> [Qué hacer]
Copia tal cual del texto sobre la adicción a medicamentos el fragmento que va desde "Hipnóticos y análogos" hasta "farmacia (vecinos, internet).", ambos incluidos.

La adicción a medicamentos es una de las formas de dependencia química más frecuentes y, a la vez, más invisibilizadas. Muchas personas no se consideran “adictas” porque el medicamento fue prescrito por un médico. Sin embargo, el uso prolongado o inadecuado de ciertos fármacos puede generar dependencia física y psicológica similar a la de sustancias ilegales.
Medicamentos con alto potencial adictivo
Benzodiacepinas (ansiolíticos)
Incluyen diazepam, alprazolam (Xanor), clonazepam (Ravotril), lorazepam (Amparax) y bromazepam. Se usan para ansiedad, insomnio, crisis de pánico. Son eficaces en el corto plazo pero generan tolerancia y dependencia en 4-8 semanas de uso continuo.
Opioides (analgésicos fuertes)
Incluyen tramadol, codeína, oxicodona, morfina, fentanilo. Indicados para dolor moderado a severo. Su potencial adictivo es alto. En Chile el uso ha aumentado en los últimos años, con reportes de derivaciones a opioides ilegales tras tratamientos médicos.
Hipnóticos y análogos
Zolpidem, zopiclona, eszopiclona. Vendidos para insomnio. Aunque considerados “más seguros” que las benzodiacepinas, también generan dependencia con uso prolongado.
Estimulantes (TDAH)
Metilfenidato (Ritalin, Aradix) y derivados. Adecuadamente prescritos no suelen dar adicción, pero sí la hay en consumo recreativo o escalada de dosis.
Señales de dependencia
- Uso de dosis mayores o por más tiempo que el indicado.
- Solicitar recetas a múltiples médicos.
- Comprar el medicamento por fuera de farmacia (vecinos, internet).
- Mentir u ocultar el uso.
- Síntomas de abstinencia si se suspende (ansiedad, insomnio, temblores).

> [Datos para analizar]
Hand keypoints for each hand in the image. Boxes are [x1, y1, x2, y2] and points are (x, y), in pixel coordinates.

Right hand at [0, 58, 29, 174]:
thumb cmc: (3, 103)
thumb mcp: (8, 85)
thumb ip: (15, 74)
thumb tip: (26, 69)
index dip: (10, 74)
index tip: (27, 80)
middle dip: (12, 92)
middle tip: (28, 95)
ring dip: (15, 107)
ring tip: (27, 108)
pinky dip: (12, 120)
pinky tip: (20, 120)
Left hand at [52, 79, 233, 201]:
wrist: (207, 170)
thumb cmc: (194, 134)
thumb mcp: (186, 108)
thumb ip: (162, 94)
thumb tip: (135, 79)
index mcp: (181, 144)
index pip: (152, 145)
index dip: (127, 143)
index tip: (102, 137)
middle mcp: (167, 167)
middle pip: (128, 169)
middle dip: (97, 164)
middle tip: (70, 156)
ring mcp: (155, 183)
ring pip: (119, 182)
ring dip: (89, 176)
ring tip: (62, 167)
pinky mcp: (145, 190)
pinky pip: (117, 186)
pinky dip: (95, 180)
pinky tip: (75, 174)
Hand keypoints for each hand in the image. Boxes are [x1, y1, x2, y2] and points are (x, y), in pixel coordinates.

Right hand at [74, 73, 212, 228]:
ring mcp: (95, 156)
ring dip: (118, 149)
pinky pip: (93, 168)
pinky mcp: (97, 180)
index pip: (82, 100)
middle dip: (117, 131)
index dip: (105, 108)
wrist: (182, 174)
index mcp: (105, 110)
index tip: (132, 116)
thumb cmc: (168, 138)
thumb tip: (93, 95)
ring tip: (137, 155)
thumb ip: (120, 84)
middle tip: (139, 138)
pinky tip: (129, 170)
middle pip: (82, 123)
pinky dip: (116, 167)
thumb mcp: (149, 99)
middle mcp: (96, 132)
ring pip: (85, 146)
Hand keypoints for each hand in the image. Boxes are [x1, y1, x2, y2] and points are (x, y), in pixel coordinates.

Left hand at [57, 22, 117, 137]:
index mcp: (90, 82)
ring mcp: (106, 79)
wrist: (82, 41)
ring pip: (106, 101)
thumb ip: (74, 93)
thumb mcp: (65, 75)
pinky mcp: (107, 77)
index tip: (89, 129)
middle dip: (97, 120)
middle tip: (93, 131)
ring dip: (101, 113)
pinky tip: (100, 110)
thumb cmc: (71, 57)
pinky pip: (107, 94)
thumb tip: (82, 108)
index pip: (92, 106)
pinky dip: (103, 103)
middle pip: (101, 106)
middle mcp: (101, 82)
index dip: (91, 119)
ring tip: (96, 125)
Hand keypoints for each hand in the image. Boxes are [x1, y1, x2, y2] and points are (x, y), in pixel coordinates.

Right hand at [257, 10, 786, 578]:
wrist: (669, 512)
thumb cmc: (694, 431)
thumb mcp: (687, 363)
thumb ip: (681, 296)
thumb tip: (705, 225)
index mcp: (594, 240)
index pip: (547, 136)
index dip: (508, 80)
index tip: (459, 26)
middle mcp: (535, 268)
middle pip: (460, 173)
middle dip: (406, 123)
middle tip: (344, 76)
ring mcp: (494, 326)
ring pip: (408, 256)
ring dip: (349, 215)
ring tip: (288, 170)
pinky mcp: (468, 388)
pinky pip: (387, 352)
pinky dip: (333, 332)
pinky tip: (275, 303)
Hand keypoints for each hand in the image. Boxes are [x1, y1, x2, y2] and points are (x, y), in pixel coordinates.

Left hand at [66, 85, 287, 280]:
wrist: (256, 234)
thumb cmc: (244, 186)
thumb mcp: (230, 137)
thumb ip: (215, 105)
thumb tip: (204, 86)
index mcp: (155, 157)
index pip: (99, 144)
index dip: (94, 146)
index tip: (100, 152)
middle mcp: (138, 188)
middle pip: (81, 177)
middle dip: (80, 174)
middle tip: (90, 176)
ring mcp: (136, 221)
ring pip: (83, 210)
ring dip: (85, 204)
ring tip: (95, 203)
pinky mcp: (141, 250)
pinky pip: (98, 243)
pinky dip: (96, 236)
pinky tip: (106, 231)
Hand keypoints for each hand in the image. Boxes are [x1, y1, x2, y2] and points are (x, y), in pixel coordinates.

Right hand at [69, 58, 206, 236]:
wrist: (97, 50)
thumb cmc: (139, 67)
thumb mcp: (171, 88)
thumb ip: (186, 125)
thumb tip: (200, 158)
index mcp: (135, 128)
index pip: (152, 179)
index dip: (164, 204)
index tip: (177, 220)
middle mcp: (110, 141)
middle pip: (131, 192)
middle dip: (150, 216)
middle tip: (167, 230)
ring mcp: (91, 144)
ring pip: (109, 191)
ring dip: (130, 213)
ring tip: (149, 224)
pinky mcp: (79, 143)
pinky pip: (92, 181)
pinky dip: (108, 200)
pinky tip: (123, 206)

> [Tu resultado]
Hipnóticos y análogos
Zolpidem, zopiclona, eszopiclona. Vendidos para insomnio. Aunque considerados “más seguros” que las benzodiacepinas, también generan dependencia con uso prolongado.
Estimulantes (TDAH)
Metilfenidato (Ritalin, Aradix) y derivados. Adecuadamente prescritos no suelen dar adicción, pero sí la hay en consumo recreativo o escalada de dosis.
Señales de dependencia
- Uso de dosis mayores o por más tiempo que el indicado.
- Solicitar recetas a múltiples médicos.
- Comprar el medicamento por fuera de farmacia (vecinos, internet).